Achieving the Australian dream and owning a home is continually slipping from the reach of young first home buyers. As a mother of three adult children, I know this firsthand, and I speak to families in my electorate who do as well. The capacity to save for a house deposit while you are in the casual workforce is absolutely untenable. It is untenable that we would think that young people can be in those circumstances and save for a house. As they move from job to job, from workplace to workplace, and then spend time checking to see if their superannuation is actually being paid, we're a far cry from the stability of some of the communities those opposite may live in, where people have well-paid jobs, where people are not in casual employment and where people are having their superannuation paid in the first place.
We know that a former Reserve Bank governor, Bernie Fraser, has spoken against the current housing tax arrangements, calling them 'manifestly unfair'. Labor has put policies before this government that could assist in decreasing the cost of housing in this country and could allow young people to not be bidding against investors at every auction across my electorate.
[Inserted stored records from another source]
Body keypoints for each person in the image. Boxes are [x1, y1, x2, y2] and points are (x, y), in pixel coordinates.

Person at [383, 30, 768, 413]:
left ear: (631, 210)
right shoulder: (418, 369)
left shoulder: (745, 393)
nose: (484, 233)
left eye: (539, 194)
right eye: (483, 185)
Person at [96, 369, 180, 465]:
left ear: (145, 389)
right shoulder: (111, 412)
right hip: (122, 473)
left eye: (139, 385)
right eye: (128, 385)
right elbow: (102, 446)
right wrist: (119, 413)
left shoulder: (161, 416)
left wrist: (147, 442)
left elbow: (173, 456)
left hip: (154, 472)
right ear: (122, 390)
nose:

These are policies that this government should adopt. Two-thirds of those who negatively gear are on a taxable income of $80,000 or less. While they represent a large proportion of those who negatively gear, they only represent eight per cent of the population and only make up to 58 per cent of the negative gearing benefit. The top 20 per cent of income earners receive around half of the negative gearing benefit, and the top 10 per cent of income earners merely receive 70 per cent of the benefit. We can see that negative gearing disproportionately benefits a small wealthy minority. Changes, therefore, would manifestly assist the large majority. Limiting the use of negative gearing to newly built homes would result in a boost to housing supply while slowing the explosion in housing prices in established areas. As someone who represents a growth corridor, I can say that this policy would work for our community. We would see people continue to be employed in the housing building industry, while pressure on the middle wing of suburbs would be reduced. These changes would provide an extra $32 billion to the budget bottom line over 10 years.
This government continues to ignore the needs of the majority of Australians in order to support big business. This piece of legislation is about kicking the can down the road on housing affordability. It is about hoping that the headlines go away. Those opposite are living in a dream. The number of young people who can afford a house is dwindling every day, and the number of those in my electorate who are worried about this, concerned about this and prepared to talk about this is growing every day. I urge this government to adopt Labor's policies, to do something real about housing affordability in this country.